§ **LISTED RECORDS**:
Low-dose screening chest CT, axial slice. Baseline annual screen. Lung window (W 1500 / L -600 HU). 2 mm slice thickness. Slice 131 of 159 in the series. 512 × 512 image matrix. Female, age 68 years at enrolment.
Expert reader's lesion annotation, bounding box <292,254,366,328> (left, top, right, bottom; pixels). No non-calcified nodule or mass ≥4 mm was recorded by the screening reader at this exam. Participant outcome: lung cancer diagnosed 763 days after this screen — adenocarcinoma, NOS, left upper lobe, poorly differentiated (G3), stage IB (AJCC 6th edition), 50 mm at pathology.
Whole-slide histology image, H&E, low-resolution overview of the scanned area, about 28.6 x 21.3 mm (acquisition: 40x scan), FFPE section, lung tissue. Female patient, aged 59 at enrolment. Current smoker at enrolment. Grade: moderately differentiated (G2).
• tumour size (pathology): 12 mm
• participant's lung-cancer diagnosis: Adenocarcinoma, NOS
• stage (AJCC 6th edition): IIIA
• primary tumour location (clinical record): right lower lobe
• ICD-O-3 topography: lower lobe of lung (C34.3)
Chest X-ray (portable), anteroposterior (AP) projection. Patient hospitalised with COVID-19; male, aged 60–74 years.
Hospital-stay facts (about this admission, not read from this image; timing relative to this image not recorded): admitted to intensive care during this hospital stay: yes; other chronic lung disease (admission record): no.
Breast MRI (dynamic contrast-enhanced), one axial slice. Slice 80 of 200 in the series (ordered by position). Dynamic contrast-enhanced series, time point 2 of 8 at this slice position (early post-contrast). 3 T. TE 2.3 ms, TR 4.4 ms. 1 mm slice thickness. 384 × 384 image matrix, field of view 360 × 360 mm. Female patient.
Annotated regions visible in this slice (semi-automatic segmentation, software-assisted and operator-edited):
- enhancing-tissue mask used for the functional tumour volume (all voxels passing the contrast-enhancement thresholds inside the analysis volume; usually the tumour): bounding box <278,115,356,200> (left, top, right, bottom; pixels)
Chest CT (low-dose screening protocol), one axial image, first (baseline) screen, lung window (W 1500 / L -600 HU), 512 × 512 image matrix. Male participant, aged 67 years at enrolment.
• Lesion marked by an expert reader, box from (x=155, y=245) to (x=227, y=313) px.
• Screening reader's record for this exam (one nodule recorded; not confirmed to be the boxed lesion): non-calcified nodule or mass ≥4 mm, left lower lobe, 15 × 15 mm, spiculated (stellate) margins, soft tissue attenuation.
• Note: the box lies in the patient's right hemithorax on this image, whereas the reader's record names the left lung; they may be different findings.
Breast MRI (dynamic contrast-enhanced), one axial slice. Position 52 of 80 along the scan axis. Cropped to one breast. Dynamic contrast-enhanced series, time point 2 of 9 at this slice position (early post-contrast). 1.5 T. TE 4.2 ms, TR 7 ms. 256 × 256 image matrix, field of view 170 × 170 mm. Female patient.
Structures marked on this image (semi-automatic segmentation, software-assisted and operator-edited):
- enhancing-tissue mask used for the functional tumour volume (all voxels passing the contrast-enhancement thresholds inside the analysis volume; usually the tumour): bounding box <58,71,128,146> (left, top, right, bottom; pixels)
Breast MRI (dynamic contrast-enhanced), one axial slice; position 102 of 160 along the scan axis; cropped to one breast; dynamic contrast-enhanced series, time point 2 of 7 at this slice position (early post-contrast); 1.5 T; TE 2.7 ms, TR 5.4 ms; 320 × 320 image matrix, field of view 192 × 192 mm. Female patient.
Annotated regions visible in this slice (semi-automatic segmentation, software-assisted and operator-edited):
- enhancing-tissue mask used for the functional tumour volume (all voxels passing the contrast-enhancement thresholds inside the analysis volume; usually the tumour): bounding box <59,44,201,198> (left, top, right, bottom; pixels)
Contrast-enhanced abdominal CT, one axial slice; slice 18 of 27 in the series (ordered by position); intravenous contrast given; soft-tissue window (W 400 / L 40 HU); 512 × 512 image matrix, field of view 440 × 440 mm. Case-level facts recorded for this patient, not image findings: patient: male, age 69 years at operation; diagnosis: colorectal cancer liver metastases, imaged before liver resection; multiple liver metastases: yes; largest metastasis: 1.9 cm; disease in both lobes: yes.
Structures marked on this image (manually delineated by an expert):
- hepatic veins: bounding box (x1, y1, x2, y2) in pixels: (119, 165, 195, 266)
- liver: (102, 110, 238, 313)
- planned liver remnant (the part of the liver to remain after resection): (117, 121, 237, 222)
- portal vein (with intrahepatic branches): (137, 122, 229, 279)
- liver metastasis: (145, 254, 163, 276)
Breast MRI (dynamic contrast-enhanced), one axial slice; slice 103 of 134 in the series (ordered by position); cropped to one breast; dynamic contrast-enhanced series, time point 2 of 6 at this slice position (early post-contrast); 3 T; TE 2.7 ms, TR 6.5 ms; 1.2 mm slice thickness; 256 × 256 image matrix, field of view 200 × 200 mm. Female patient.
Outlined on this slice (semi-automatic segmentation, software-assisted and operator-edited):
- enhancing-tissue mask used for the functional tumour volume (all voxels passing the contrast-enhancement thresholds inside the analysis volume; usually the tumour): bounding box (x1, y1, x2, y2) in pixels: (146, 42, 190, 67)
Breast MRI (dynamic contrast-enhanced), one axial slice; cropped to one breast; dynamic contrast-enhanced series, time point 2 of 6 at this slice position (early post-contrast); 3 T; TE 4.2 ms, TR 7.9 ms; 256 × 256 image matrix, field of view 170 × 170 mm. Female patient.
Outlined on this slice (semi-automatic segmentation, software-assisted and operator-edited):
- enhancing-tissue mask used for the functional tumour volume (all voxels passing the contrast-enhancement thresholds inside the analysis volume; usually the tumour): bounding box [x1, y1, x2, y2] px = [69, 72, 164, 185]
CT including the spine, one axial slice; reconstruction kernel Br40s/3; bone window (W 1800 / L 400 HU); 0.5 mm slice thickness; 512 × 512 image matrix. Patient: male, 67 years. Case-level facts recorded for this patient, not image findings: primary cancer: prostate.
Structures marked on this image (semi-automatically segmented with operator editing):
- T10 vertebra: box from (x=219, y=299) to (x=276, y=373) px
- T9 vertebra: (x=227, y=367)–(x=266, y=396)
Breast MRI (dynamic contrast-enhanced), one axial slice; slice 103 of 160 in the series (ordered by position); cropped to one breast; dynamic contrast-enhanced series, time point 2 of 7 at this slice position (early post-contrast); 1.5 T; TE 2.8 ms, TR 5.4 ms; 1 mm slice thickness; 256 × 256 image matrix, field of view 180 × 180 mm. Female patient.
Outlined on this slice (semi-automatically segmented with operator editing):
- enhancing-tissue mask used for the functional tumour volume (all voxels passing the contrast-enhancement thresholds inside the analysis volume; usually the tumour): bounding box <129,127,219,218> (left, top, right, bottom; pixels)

§ **EXERCISE OBJECTIVE**:
Reproduce each line of the material containing the word "facts".

§ **YOUR SOLUTION**:
Hospital-stay facts (about this admission, not read from this image; timing relative to this image not recorded): admitted to intensive care during this hospital stay: yes; other chronic lung disease (admission record): no.
Contrast-enhanced abdominal CT, one axial slice; slice 18 of 27 in the series (ordered by position); intravenous contrast given; soft-tissue window (W 400 / L 40 HU); 512 × 512 image matrix, field of view 440 × 440 mm. Case-level facts recorded for this patient, not image findings: patient: male, age 69 years at operation; diagnosis: colorectal cancer liver metastases, imaged before liver resection; multiple liver metastases: yes; largest metastasis: 1.9 cm; disease in both lobes: yes.
CT including the spine, one axial slice; reconstruction kernel Br40s/3; bone window (W 1800 / L 400 HU); 0.5 mm slice thickness; 512 × 512 image matrix. Patient: male, 67 years. Case-level facts recorded for this patient, not image findings: primary cancer: prostate.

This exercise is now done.